Falling Into Love with You (The Hate-Love Duet 2)
She wipes away a tear. “No. I’ve just realized I’m in way too deep with you. At your core, you’re still the same guy from the tour. The Beast from before the snowball fight. I’ve realized I need to slow this thing down before I get myself really, really hurt.”
“I’m not going to hurt you, Laila.”
I try to grab her hand, but she yanks it away.
“You already did!” she screams. “I told you about my father! I told you how scary and horrible he was! I asked you not to punch holes in walls or—”
“Oh, God, Laila. I’m so sorry. Please forgive me. That was so stupid of me.”
“How could you do that, when I told you how much that kind of thing triggers me?”
I open and close my mouth. But there’s no excuse. No words I could possibly say to make it better.
“You did it to hurt me!” she says. “Plain and simple. So, tell me, Savage, why would I want to be with a man who wants to hurt me?”
My heart feels like it’s physically shattering. I didn’t plan to punch that wall. I didn’t make a conscious decision to do it. But I suppose it’s only fair to say I knew, deep down, somewhere inside me, that punching that wall would scare the shit out of Laila. And I did it, anyway. Did I punch that wall to push her away, to make her leave me now, rather than later, when losing her would wreck me all that much more? Did I subconsciously do it to see if doing the unthinkable would make Laila finally leave me, the same way I did horrible shit at first with Mimi, to see if there was something, anything, that would make her leave me, too? For fuck’s sake, did I set that kitchen fire at my apartment in Phoenix on purpose, like my mother always says I did? Despite everything, despite all the love Mimi has given to me, all the lessons she’s tried to teach me, was it all for nothing because, at my core, I’m my father’s son—and always will be?
“I’m sorry, Laila,” I choke out, my emotions hanging on by a thread. “I’d never harm a hair on your head. I’d die to protect you. I’d do anything for you. But you’re right: punching that hole in the wall was unforgivable.”
Her lower lip trembles. “I don’t feel physically threatened by you, Adrian. But I do think you need some sort of therapy. Anger management, maybe. You made a promise to me and you should have been able to control yourself and keep it.”
I clench my jaw. My knee-jerk reaction is to reply, “Well, if I need therapy, then you do, too, sweetheart, because you’re definitely a few bricks shy of a load.” But, luckily, I’m not stupid enough to give voice to my honest thoughts. My next thought is, “Please forgive me, Laila.
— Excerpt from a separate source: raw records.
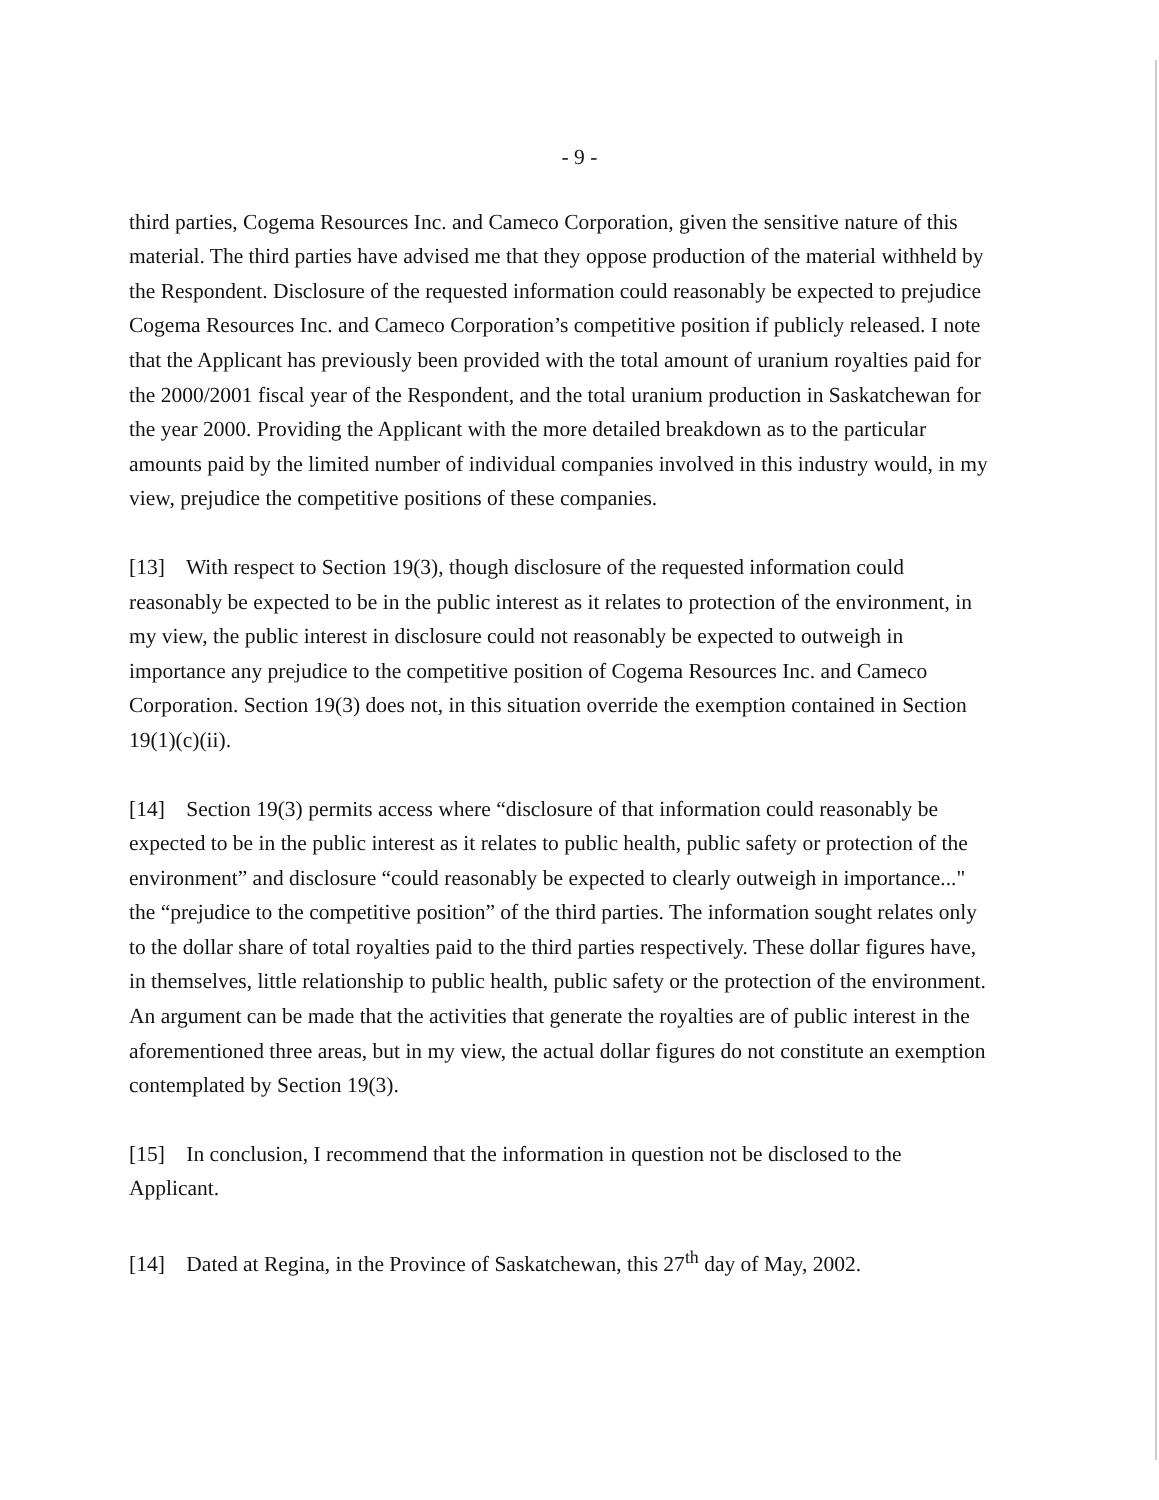- 9 -
third parties, Cogema Resources Inc. and Cameco Corporation, given the sensitive nature of this material. The third parties have advised me that they oppose production of the material withheld by the Respondent. Disclosure of the requested information could reasonably be expected to prejudice Cogema Resources Inc. and Cameco Corporation’s competitive position if publicly released. I note that the Applicant has previously been provided with the total amount of uranium royalties paid for the 2000/2001 fiscal year of the Respondent, and the total uranium production in Saskatchewan for the year 2000. Providing the Applicant with the more detailed breakdown as to the particular amounts paid by the limited number of individual companies involved in this industry would, in my view, prejudice the competitive positions of these companies.
[13] With respect to Section 19(3), though disclosure of the requested information could reasonably be expected to be in the public interest as it relates to protection of the environment, in my view, the public interest in disclosure could not reasonably be expected to outweigh in importance any prejudice to the competitive position of Cogema Resources Inc. and Cameco Corporation. Section 19(3) does not, in this situation override the exemption contained in Section 19(1)(c)(ii).
[14] Section 19(3) permits access where “disclosure of that information could reasonably be expected to be in the public interest as it relates to public health, public safety or protection of the environment” and disclosure “could reasonably be expected to clearly outweigh in importance..." the “prejudice to the competitive position” of the third parties. The information sought relates only to the dollar share of total royalties paid to the third parties respectively. These dollar figures have, in themselves, little relationship to public health, public safety or the protection of the environment. An argument can be made that the activities that generate the royalties are of public interest in the aforementioned three areas, but in my view, the actual dollar figures do not constitute an exemption contemplated by Section 19(3).
[15] In conclusion, I recommend that the information in question not be disclosed to the Applicant.
[14] Dated at Regina, in the Province of Saskatchewan, this 27<sup>th</sup> day of May, 2002.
I’ll do whatever it takes to make you stay with me. To make you happy. To make you love me.” But those words don’t come out, either.
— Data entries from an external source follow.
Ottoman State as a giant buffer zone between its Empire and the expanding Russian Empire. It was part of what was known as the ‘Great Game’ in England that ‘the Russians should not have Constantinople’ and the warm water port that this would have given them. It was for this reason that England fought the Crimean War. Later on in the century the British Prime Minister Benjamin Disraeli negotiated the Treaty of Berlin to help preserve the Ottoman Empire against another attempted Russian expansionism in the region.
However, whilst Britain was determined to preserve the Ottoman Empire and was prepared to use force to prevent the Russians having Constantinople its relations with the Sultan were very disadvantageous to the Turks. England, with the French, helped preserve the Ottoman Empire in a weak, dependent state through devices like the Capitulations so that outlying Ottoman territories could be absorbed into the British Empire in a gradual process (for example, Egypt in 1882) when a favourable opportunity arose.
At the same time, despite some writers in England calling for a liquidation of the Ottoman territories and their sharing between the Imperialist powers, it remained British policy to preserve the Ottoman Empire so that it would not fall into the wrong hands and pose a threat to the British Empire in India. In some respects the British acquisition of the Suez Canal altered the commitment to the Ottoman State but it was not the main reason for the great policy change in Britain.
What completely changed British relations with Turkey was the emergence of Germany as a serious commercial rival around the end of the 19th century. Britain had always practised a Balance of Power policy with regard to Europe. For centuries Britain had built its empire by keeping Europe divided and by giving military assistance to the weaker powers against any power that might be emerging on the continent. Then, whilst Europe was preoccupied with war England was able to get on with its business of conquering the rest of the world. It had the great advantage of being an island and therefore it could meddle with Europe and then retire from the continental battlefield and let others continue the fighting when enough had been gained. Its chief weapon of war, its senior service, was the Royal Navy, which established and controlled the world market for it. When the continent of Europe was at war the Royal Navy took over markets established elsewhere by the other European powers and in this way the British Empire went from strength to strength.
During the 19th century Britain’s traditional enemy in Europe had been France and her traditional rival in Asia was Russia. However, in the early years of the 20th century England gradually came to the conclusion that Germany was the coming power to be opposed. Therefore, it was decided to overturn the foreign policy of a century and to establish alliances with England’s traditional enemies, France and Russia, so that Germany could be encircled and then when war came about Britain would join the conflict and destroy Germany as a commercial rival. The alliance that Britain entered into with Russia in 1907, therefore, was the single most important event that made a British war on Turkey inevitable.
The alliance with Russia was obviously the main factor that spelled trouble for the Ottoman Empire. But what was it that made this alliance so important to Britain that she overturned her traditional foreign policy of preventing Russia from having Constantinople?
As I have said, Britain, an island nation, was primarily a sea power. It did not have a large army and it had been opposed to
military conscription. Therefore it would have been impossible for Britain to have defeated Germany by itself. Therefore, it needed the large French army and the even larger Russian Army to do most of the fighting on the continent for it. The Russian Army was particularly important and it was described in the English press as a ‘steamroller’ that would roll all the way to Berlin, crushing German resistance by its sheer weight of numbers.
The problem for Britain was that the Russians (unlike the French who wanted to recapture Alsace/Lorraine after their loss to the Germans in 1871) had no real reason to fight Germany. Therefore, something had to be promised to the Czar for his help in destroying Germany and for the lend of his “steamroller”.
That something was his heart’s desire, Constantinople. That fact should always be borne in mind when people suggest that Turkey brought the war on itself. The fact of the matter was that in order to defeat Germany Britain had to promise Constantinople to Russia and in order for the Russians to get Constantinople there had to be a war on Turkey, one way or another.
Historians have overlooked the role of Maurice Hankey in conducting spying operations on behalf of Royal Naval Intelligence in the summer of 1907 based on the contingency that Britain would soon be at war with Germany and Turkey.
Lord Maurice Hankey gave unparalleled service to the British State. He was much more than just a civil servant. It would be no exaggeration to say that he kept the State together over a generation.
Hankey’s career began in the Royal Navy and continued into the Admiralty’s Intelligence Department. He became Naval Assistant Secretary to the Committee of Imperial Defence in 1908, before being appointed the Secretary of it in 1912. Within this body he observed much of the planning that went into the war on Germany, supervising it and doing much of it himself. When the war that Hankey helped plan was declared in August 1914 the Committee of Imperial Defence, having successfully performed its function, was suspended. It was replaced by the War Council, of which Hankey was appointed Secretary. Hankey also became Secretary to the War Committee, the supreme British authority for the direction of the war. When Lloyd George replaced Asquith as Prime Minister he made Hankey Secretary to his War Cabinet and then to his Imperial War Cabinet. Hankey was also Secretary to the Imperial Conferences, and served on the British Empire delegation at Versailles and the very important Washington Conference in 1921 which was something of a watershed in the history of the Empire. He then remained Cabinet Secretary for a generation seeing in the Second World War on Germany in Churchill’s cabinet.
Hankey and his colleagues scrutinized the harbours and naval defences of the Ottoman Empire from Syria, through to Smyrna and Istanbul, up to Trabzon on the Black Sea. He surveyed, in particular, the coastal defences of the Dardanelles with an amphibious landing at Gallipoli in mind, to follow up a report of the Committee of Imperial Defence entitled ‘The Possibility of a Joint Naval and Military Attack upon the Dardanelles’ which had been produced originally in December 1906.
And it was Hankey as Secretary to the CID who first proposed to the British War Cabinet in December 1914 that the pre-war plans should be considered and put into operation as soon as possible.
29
“For what it’s worth,” I mumble. “I think my brain didn’t connect the promise I made to you at the house to your dressing room. It’s stupid, I know, but I think maybe not being at the house made me forget . . .” I stop talking, based on the incredulity I’m seeing on Laila’s face, and whisper, “Regardless, I made a promise to you and I broke it. I’m sorry.”
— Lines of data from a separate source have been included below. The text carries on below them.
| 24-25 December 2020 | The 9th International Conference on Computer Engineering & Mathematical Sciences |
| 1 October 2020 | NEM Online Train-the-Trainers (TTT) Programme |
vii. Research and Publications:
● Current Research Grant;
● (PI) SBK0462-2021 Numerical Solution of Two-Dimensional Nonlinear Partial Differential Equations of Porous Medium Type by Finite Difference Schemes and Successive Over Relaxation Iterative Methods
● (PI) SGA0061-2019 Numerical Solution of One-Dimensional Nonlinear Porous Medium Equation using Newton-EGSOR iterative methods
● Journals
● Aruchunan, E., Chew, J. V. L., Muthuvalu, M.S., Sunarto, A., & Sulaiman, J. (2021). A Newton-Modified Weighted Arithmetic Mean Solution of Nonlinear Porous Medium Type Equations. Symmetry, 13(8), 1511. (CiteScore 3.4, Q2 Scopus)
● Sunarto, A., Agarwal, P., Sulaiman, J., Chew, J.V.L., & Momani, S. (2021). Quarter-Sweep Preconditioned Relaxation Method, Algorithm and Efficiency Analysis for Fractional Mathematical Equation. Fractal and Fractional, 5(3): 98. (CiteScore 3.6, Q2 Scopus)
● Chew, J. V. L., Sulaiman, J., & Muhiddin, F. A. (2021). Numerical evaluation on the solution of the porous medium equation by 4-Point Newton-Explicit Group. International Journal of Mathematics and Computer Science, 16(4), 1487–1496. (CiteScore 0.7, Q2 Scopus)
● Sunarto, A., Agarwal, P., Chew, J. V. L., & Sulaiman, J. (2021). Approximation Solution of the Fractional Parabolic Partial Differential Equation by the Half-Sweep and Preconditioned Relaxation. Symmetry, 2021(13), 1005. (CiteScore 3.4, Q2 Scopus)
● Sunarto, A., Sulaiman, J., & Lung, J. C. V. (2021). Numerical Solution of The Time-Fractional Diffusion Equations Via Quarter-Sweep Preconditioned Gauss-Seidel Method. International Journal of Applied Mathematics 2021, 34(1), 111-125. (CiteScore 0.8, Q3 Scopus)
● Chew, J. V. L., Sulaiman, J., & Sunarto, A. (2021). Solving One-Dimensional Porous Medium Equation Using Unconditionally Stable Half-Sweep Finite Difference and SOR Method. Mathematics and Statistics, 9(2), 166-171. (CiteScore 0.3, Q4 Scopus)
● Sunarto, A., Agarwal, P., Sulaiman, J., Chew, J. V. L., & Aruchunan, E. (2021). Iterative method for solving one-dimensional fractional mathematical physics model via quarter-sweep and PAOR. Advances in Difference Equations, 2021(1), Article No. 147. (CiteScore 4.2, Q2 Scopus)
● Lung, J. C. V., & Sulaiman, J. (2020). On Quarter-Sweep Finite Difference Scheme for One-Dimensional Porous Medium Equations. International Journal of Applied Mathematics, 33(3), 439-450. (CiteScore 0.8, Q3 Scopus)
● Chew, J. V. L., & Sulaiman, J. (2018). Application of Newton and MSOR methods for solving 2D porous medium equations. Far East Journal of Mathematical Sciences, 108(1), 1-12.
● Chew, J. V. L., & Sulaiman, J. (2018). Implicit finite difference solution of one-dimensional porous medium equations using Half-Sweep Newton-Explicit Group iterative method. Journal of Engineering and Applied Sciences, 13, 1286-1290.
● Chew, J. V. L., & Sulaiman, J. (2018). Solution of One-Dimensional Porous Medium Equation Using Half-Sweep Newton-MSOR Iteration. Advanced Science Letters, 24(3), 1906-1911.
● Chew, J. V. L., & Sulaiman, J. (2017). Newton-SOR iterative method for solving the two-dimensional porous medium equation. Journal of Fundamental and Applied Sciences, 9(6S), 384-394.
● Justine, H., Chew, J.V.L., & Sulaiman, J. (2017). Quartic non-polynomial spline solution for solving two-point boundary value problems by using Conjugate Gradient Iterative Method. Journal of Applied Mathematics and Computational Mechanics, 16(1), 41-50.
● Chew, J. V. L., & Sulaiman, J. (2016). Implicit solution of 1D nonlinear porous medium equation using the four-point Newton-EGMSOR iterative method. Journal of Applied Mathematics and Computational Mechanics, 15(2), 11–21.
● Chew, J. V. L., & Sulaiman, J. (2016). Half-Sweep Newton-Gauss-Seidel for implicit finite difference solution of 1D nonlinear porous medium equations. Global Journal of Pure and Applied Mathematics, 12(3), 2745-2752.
Laila holds my gaze for a long beat and then looks out the window on her side of the car at passing traffic, effectively letting me know this conversation is over, and that she emphatically does not forgive me.
I pick up my phone and murmur, “I need to call Mimi, before it gets too late. I’ve missed bedtime the last three nights.” I pause, hoping the mention of Mimi’s name will prompt Laila to tell me if she’s still planning to come to Chicago with me tomorrow. But when Laila doesn’t say a word, but continues silently staring out her side of the car, I add, “While I’m talking to Mimi, I’d appreciate you pretending you still like me. My grandma still thinks we’re blissfully happy and I’d like her to keep thinking it for Christmas—and for however long she’s got.”
Laila looks away from the window, rolling her eyes. “I won’t scream at you or flip you off while you’re speaking to your ailing grandmother, Adrian, if that’s what you think. And you know why? Because I’ve got this weird thing called impulse control. Ask a therapist about it sometime.”
Annoyance floods me. I think, “Yeah, Laila. You’re a paragon of maturity.” But thanks to my impulse control, I don’t say it. After taking a few deep breaths, I press the button to FaceTime my cousin—and the minute Sasha picks up, even before saying hello, she says, “What’s wrong?”